The engine does not execute work. It only returns the report.

Governance Interactions

  • Approval-gated capabilities remain allowed only as governed decisions; downstream execution still requires explicit approval artifacts.
  • Unknown capability IDs return fail-closed reports.
  • Missing required providers deny provider-backed capabilities and surface alternatives.
  • Mutation requests without mutation permission deny the mutating capability and prefer read-only or simulation alternatives.
  • Forbidden capabilities always deny and emit Zeus advisory hooks.

Replay Examples

Arbitration reports contain stable request IDs derived from request content, selected capability IDs, deterministic denial reasons, sorted alternatives, required evidence, and policy warnings. Simulation systems can replay the same request against the same registry and compare the report without calling providers or mutating runtime state.

Oracle Visibility

Oracle receives read-only visibility into:

  • registered capability contracts
  • governance and approval requirements
  • provider readiness expectations
  • degradation states
  • capability conflicts
  • arbitration explanations supplied by callers
  • Zeus advisory warnings
  • readiness graph dependencies and downstream risk propagation
  • transport-neutral dashboard cards and panels
  • evidence-index replay hashes
  • operational topology nodes and dependency edges
  • degradation lineage reconstructed from supplied operational snapshots
  • readiness drift and stable-state comparison reports
  • governance risk warnings derived from capability contracts
  • bottleneck analysis and safe inspection recommendations
  • Zeus advisory hook metadata with no authority transfer

Oracle remains read-only and never becomes source of truth or repair authority. Provider-dependent capabilities remain blocked or unknown until explicit provider readiness evidence is supplied; Oracle does not invent healthy provider state.

Future Zeus Integration

The ontology includes advisory hooks for:

  • doctrine drift warnings
  • forbidden capability detection
  • unsafe composition detection
  • provider overreach warnings
  • transport-coupling warnings
  • escalation creep warnings

Zeus hooks are metadata only. They do not auto-repair, auto-block beyond local policy, or create supervision authority inside the capability layer.

Future Underlord Integration

Underlord can consume arbitration reports as bounded governance artifacts for future evaluation, simulation, and quality scoring. It should compare decisions, evidence requirements, degradation behavior, and planner choices without invoking providers or executor lanes directly.

For inference, Underlord approval metadata is required before paid frontier providers can be selected unless a role is explicitly inside a bounded no-approval budget. Silent paid fallback and open-ended token spend are forbidden.
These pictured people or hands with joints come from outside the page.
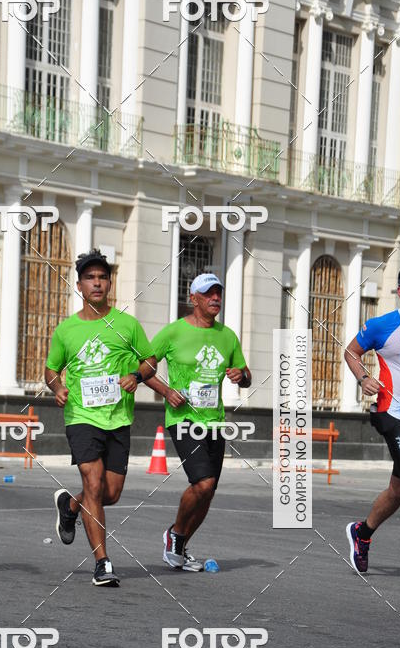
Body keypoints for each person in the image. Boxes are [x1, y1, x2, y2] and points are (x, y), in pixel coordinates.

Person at [45, 249, 157, 587]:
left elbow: (150, 360)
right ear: (79, 285)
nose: (97, 282)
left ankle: (70, 504)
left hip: (118, 419)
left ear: (109, 284)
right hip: (81, 417)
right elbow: (51, 370)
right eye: (90, 278)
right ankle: (102, 563)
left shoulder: (127, 324)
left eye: (102, 277)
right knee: (93, 484)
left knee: (109, 494)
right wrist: (57, 388)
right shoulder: (66, 330)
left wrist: (136, 377)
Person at [144, 273, 251, 571]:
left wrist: (241, 376)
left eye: (218, 293)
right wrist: (167, 392)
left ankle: (179, 541)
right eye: (208, 293)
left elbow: (246, 374)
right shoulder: (173, 332)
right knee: (202, 483)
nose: (215, 298)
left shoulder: (227, 336)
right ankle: (175, 534)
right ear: (194, 299)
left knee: (209, 491)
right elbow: (142, 368)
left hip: (214, 421)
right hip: (183, 418)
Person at [344, 265, 400, 573]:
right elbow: (351, 353)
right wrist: (363, 378)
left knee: (398, 489)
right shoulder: (383, 325)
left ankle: (362, 533)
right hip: (391, 411)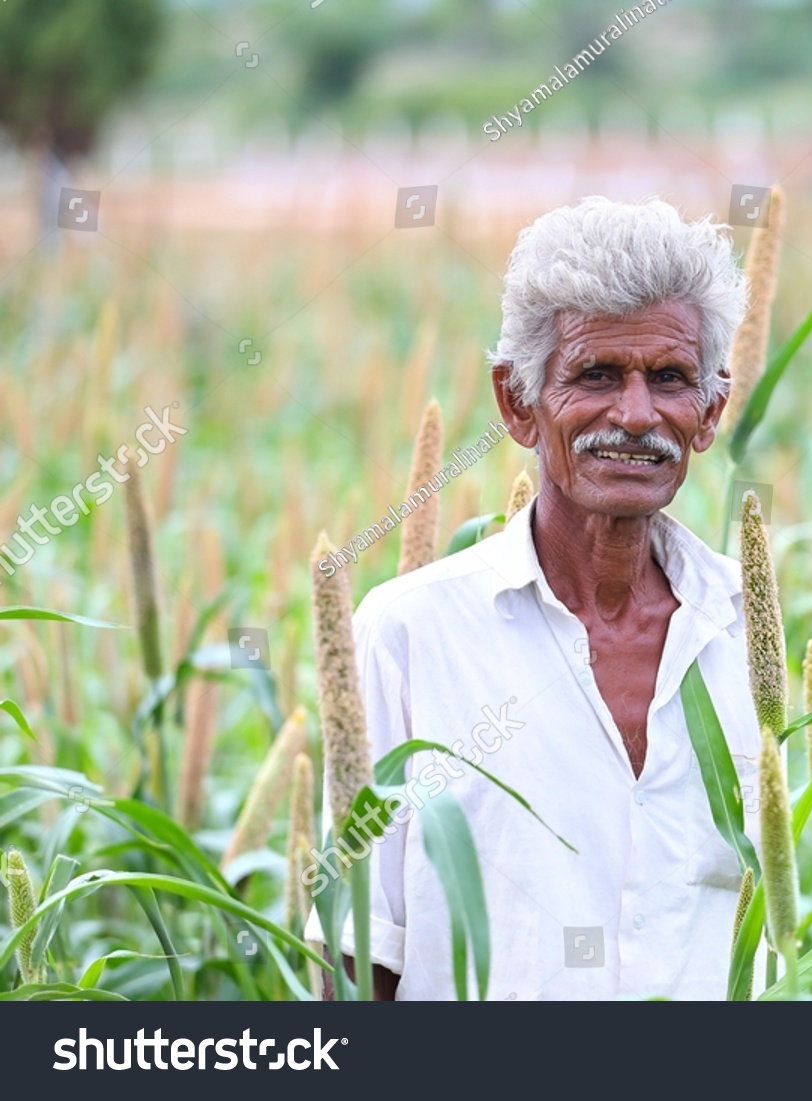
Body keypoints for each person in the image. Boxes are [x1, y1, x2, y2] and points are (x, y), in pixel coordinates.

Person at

Relationship To Coordination Cognition

The coordination cognition substrate consumes capability contracts through the file-backed ontology and arbitration semantics. Capability composition analysis is fail-closed: unknown IDs, forbidden capabilities, mutation-capable chains, provider-owned orchestration risk, and transport-coupling risk remain warnings or blockers inside reports, never execution authority.
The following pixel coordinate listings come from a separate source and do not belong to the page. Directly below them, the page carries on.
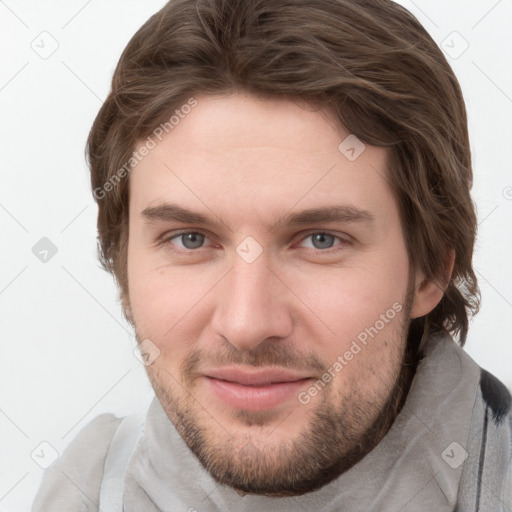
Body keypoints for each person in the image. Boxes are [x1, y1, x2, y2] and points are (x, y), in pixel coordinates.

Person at [32, 0, 512, 510]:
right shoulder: (84, 488)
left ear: (430, 269)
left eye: (320, 240)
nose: (247, 324)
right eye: (190, 239)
Coordination proposals may reference safer alternatives such as capability.plan.preview or capability.simulate.governance_policy, but the proposal layer cannot invoke those capabilities. Capability visibility remains separate from capability authority.

Relationship To Operator Routing

Capability-inspection requests in Luna route through operational cognition and Oracle visibility. They do not imply capability invocation. Requests that ask to execute or mutate with a capability remain outside capability inspection and must pass through explicit governance and approval paths.

Migration Notes For Historical Runtime Naming

Historical names such as router, executor, lane, provider, adapter, memory, Oracle, and planner remain valid implementation or subsystem terms. New cognition and governance surfaces should reference canonical capability IDs when reasoning about what is being requested. Existing runtime names should map to capability contracts instead of being treated as raw authority.